++++ Task input ++++

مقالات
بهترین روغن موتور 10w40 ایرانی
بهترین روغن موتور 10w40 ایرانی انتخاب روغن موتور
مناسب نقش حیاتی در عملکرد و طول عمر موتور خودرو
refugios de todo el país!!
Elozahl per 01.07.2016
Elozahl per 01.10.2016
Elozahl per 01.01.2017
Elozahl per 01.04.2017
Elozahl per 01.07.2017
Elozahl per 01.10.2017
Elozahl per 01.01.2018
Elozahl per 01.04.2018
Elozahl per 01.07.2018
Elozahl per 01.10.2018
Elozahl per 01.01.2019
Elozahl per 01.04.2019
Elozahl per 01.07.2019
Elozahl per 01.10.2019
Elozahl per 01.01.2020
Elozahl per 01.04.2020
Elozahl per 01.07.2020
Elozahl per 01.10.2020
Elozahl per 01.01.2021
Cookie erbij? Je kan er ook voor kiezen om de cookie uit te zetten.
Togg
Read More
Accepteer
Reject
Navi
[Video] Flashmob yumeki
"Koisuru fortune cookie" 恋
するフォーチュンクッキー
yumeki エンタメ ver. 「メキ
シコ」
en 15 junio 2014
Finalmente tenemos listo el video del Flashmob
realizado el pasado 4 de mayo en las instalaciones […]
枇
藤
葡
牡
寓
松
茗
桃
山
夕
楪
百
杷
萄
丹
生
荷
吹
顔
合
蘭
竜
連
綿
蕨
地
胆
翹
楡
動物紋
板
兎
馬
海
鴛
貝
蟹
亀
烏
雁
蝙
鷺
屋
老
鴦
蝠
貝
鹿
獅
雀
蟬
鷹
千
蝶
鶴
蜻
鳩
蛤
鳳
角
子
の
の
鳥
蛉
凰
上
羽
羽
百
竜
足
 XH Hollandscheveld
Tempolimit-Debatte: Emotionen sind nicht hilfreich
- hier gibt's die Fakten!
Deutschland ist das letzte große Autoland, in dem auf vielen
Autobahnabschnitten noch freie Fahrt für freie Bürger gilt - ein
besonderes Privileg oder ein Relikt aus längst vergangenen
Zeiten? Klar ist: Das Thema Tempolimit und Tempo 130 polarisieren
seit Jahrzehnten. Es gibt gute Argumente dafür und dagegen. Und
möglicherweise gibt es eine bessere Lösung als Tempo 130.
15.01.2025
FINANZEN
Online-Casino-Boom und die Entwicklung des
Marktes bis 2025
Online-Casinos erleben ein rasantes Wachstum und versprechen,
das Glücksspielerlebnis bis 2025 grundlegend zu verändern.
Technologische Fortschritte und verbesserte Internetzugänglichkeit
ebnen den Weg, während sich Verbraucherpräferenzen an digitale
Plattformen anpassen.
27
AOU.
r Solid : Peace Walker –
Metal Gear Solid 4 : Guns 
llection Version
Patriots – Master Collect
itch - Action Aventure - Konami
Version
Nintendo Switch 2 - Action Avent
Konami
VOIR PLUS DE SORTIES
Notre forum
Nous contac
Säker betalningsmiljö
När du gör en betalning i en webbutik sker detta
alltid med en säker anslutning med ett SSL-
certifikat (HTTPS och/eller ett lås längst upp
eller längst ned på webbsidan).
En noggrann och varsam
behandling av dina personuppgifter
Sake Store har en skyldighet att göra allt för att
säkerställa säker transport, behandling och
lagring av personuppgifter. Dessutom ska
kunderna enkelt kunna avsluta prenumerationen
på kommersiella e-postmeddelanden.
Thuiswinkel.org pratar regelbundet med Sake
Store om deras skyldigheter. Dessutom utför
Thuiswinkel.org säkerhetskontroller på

++++

▸ **Task requirements**: Print every record exactly as written.

▸ **Written solution**:
مقالات
بهترین روغن موتور 10w40 ایرانی
بهترین روغن موتور 10w40 ایرانی انتخاب روغن موتور
مناسب نقش حیاتی در عملکرد و طول عمر موتور خودرو
refugios de todo el país!!
Elozahl per 01.07.2016
Elozahl per 01.10.2016
Elozahl per 01.01.2017
Elozahl per 01.04.2017
Elozahl per 01.07.2017
Elozahl per 01.10.2017
Elozahl per 01.01.2018
Elozahl per 01.04.2018
Elozahl per 01.07.2018
Elozahl per 01.10.2018
Elozahl per 01.01.2019
Elozahl per 01.04.2019
Elozahl per 01.07.2019
Elozahl per 01.10.2019
Elozahl per 01.01.2020
Elozahl per 01.04.2020
Elozahl per 01.07.2020
Elozahl per 01.10.2020
Elozahl per 01.01.2021
Cookie erbij? Je kan er ook voor kiezen om de cookie uit te zetten.
Togg
Read More
Accepteer
Reject
Navi
[Video] Flashmob yumeki
"Koisuru fortune cookie" 恋
するフォーチュンクッキー
yumeki エンタメ ver. 「メキ
シコ」
en 15 junio 2014
Finalmente tenemos listo el video del Flashmob
realizado el pasado 4 de mayo en las instalaciones […]
枇
藤
葡
牡
寓
松
茗
桃
山
夕
楪
百
杷
萄
丹
生
荷
吹
顔
合
蘭
竜
連
綿
蕨
地
胆
翹
楡
動物紋
板
兎
馬
海
鴛
貝
蟹
亀
烏
雁
蝙
鷺
屋
老
鴦
蝠
貝
鹿
獅
雀
蟬
鷹
千
蝶
鶴
蜻
鳩
蛤
鳳
角
子
の
の
鳥
蛉
凰
上
羽
羽
百
竜
足
 XH Hollandscheveld
Tempolimit-Debatte: Emotionen sind nicht hilfreich
- hier gibt's die Fakten!
Deutschland ist das letzte große Autoland, in dem auf vielen
Autobahnabschnitten noch freie Fahrt für freie Bürger gilt - ein
besonderes Privileg oder ein Relikt aus längst vergangenen
Zeiten? Klar ist: Das Thema Tempolimit und Tempo 130 polarisieren
seit Jahrzehnten. Es gibt gute Argumente dafür und dagegen. Und
möglicherweise gibt es eine bessere Lösung als Tempo 130.
15.01.2025
FINANZEN
Online-Casino-Boom und die Entwicklung des
Marktes bis 2025
Online-Casinos erleben ein rasantes Wachstum und versprechen,
das Glücksspielerlebnis bis 2025 grundlegend zu verändern.
Technologische Fortschritte und verbesserte Internetzugänglichkeit
ebnen den Weg, während sich Verbraucherpräferenzen an digitale
Plattformen anpassen.
27
AOU.
r Solid : Peace Walker –
Metal Gear Solid 4 : Guns 
llection Version
Patriots – Master Collect
itch - Action Aventure - Konami
Version
Nintendo Switch 2 - Action Avent
Konami
VOIR PLUS DE SORTIES
Notre forum
Nous contac
Säker betalningsmiljö
När du gör en betalning i en webbutik sker detta
alltid med en säker anslutning med ett SSL-
certifikat (HTTPS och/eller ett lås längst upp
eller längst ned på webbsidan).
En noggrann och varsam
behandling av dina personuppgifter
Sake Store har en skyldighet att göra allt för att
säkerställa säker transport, behandling och
lagring av personuppgifter. Dessutom ska
kunderna enkelt kunna avsluta prenumerationen
på kommersiella e-postmeddelanden.
Thuiswinkel.org pratar regelbundet med Sake
Store om deras skyldigheter. Dessutom utför
Thuiswinkel.org säkerhetskontroller på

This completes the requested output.